What started as a small, non-sophisticated yet objective confrontation finally made the Kenyan government stop, listen and try to address this predicament that we find ourselves in for the second successive biennale.
A lot of noise made on social media and numerous texts internationally coupled with a handful of angry art practitioners seeking audience with government reps, finally made us realize there was an elephant in the room that needed confronting. Jimmy Ogonga, Soi Michael, Justus Kyalo, Danda Jaroljmek, Binyavanga Wainaina, James Muriuki and Maggie Otieno through Odero Aghan, the Kenya Cultural Centre director, sought audience with Dr.

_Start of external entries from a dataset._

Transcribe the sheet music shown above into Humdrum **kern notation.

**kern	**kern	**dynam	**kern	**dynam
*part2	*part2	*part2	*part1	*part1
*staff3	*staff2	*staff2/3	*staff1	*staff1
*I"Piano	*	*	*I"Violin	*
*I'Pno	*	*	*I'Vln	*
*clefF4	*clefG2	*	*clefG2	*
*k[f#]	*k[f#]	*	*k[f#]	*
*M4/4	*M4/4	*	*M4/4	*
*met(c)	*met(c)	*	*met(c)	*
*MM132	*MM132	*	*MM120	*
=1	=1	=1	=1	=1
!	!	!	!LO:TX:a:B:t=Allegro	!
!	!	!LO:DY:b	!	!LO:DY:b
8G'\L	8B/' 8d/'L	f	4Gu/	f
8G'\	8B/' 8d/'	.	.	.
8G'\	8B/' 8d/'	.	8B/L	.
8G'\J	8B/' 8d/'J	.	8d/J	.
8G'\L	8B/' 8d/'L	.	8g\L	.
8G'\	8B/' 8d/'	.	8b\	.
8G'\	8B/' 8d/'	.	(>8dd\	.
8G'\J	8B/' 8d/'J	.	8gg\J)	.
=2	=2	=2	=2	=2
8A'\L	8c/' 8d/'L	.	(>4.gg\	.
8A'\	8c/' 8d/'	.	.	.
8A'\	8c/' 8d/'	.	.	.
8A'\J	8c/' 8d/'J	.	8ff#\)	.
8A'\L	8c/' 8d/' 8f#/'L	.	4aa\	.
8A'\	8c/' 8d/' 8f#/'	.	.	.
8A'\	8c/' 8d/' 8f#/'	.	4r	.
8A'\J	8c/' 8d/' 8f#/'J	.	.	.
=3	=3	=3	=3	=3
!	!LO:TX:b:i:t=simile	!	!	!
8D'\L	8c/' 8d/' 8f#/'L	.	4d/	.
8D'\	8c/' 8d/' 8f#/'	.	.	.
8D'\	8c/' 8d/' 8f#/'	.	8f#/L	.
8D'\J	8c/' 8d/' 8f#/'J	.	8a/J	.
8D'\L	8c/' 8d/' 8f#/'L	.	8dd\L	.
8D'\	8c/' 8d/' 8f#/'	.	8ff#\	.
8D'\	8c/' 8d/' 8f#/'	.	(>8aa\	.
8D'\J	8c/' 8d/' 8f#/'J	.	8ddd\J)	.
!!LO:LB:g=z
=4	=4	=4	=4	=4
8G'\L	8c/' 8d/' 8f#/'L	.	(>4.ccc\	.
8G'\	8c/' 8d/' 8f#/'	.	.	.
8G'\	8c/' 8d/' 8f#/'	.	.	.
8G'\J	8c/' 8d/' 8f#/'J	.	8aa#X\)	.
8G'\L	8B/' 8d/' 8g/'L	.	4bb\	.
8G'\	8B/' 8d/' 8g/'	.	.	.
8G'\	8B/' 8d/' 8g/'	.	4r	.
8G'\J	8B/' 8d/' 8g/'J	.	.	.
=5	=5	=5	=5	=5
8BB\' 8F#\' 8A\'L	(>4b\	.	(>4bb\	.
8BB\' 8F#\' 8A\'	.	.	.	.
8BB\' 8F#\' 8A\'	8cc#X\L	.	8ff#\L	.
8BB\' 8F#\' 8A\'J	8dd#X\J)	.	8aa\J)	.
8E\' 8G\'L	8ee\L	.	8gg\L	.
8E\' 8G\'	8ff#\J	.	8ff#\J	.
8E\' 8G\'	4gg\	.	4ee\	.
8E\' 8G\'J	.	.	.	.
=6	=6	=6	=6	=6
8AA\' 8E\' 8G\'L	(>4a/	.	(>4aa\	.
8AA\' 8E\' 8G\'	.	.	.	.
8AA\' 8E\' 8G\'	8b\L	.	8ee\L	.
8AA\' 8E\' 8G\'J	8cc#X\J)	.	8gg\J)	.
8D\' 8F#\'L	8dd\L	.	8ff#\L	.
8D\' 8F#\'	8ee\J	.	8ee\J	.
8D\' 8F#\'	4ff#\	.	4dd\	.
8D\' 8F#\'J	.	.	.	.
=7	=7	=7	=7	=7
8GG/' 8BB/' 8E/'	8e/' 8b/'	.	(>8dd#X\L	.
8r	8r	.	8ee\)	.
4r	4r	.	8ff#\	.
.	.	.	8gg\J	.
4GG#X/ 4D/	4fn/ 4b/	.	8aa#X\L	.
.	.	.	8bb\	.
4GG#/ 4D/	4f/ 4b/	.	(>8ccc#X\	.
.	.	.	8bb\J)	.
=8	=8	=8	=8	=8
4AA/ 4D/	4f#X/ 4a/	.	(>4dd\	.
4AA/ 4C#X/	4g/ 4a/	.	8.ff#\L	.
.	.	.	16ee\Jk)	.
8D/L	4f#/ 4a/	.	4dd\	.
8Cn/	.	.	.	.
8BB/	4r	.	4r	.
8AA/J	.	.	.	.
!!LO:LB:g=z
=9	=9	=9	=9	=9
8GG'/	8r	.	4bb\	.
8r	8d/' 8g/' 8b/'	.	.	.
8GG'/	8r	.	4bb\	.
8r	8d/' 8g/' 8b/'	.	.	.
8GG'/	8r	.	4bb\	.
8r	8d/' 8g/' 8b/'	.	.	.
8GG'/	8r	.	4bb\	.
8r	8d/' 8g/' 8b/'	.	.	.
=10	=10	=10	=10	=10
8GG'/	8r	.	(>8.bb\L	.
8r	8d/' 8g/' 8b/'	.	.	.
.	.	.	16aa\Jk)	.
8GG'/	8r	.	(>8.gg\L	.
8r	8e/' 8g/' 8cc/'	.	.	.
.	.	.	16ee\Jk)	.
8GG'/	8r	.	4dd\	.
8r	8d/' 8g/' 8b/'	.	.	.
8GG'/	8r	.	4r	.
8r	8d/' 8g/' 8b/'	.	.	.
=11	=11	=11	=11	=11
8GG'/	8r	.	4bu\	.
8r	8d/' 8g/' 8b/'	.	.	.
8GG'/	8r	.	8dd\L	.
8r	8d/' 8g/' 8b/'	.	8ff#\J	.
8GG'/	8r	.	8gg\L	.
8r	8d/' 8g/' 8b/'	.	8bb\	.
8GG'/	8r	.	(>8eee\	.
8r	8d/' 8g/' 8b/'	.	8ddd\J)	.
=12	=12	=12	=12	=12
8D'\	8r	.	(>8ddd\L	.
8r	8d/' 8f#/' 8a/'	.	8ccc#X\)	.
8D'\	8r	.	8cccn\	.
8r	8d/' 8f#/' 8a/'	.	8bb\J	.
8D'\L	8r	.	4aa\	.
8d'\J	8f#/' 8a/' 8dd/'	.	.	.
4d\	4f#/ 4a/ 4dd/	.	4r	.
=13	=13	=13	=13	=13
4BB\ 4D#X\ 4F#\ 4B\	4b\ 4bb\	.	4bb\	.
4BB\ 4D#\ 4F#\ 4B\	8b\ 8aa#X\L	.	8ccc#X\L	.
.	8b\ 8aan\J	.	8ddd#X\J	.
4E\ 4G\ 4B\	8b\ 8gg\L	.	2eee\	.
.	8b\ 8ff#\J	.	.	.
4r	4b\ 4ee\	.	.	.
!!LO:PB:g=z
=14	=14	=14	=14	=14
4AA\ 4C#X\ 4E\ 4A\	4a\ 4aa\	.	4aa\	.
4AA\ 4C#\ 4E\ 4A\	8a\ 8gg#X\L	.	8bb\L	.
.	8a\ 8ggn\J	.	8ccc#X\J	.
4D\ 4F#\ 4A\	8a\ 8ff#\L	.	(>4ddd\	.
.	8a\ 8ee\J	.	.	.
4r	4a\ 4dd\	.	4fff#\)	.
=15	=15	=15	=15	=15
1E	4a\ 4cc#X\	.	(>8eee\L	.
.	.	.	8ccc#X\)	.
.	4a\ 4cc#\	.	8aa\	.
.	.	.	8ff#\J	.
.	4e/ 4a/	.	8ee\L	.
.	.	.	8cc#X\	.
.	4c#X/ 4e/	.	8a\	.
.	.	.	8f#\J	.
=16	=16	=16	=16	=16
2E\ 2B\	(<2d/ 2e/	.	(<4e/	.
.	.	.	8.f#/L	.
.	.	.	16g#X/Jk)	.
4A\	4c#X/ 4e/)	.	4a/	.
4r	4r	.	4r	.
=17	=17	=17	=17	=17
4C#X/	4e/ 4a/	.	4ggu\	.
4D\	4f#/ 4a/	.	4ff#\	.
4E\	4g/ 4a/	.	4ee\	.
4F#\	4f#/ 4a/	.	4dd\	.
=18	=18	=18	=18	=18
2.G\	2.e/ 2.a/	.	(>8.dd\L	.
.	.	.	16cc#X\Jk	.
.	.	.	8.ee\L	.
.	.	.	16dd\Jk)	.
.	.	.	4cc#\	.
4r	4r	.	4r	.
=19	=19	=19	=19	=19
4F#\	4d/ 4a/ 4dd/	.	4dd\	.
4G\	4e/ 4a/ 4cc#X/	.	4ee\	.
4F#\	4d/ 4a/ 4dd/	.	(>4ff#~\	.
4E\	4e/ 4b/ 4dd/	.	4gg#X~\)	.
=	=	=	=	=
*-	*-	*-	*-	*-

Hassan Wario Arero, the Culture, Arts & Sports Cabinet Secretary.
After a couple of false starts, it eventually happened.
The CS gave a statement on Kenya’s (op)position on the whole saga. The Kenyan Art Fraternity demanded that the axis of Tanzini-Orlandi-Poponi desist from using the Kenyan name and flying the ‘our’ flag. That’s good. Pretty good. Kenyan Art just won the battle. No, a prelude to the battle.
However, there is still the battle… then the war. And probably a retaliatory attack (whatever that means). The government promised to start the process of having a genuine Kenyan pavilion in Venezia 2017. That is attainable methinks. There is a select committee appointed/annointed to spearhead this process. Which is good. However am afraid. Not of the committee. But that we may forget all else and get transfixed on the next biennale.
During a meeting with the CS, Fred Obachi Machoka, a reputable media personality enquired about “existing legal safeguards” and possibility of “setting up protocols” to avoid a repeat of this type of embarrassment. This was probably what stood out (for me) during the meeting but it’s easy to get caught up in the Venezia euphoria that we forget life exists outside Venice. I interpreted that to mean a ‘comprehensive ministerial structure complete with support documents’. If that’s the case, I agree with him in totality.
I have always believed (and made known my opinion) that it’s time we formulated a proper Cultural Policy relevant to the Kenyan practice. The folk in charge of it always defend themselves saying they are ‘currently working’ on a draft. This so called ‘work in progress’ has been ongoing forever. This leaves us under the mercy of the existing 2009 document which is a copy-paste from the UNESCO prototype with cliché words like ‘support’ & ‘promote’ without even defining what we as Kenyans perceive as culture. It’s time the government got people genuinely interested and confident enough to be involved in this process. People who understand not only the artistic language, but also the practice. I heard that there is also an Arts and Culture Bill (also a work in progress) coming soon. I can’t say anything about it as I haven’t read it but the brief conversation we had about it was not a very enthusiastic one.
Also, ad hoc committees are always a knee-jerk reaction similar to government formed commissions of inquiries after someone slept on the job and I think while this conversation is still on, it’s time Kenyans had a serious thought on forming a comprehensive National Arts Council. You can never emphasize the importance of such a body but in every country with a functioning arts scene, it is the Government linked organization overseeing the promotion and appreciation of visual arts within its territory. Most arts councils are both government & privately funded and are the link between artists, government and private/corporate sector. In most cases, a country’s National Arts Council is the one that is mandated with operations of a National Art Gallery and also build the country’s National Art Collection. As it stands at the moment there’s no structure at all. The only ‘official’ portfolios in the whole Ministry as it seems is that of the CS, his Principal Secretary and the Director of the Kenya Cultural Center. There is also no ‘official’ government owned visual art space or even a rep in the visual arts. That’s why when something needs to be sorted, we run around like headless chicken. Such a shame!
As it is, the ghosts of Venice have not gone away. The biennale secretariat (just) issued a statement confirming that the Kenyan pavilion is 'government supported' and is an internal (Kenyan) issue if Kenyans don’t agree with the setup. This further highlights that our problem is Not Tanzini. It’s our own shenanigans that have brought us here. Some incompetence here. Some corruption there. Promises and lies all over. Falling for the carrot on the stick. And the uniquely Kenyan ‘It’s my turn to eat syndrome.’ Someone somewhere is being bloody economical with the truth! Only time will tell. And like a great artiste once said, “You can fool some people some time, but you can’t fool all the people all the time.”
|Screen shot from correspondence on Kenyan pavilion by Head of Press & Media Relations. Source - Facebook.|
It’s quite simple and complicated at the same time. If we can’t proceed with you, we shall gladly dump you. But how far can we go without you? Tough choices. Sweet ones. But quite complicated. Abit like revolutions. Bolivar. Che . Sankara. Only non-political. Non-violent. But guerilla. Ideological good-for-the-arts movements is what we need. We may never be the beneficiaries of the outcome but we can’t have our offspring dealing with the same s**t 10, 20, 30… odd years from now because we were too complacent and didn’t pave the roads for them.
We need to get up, and do something. With or without Biennale di Venezia!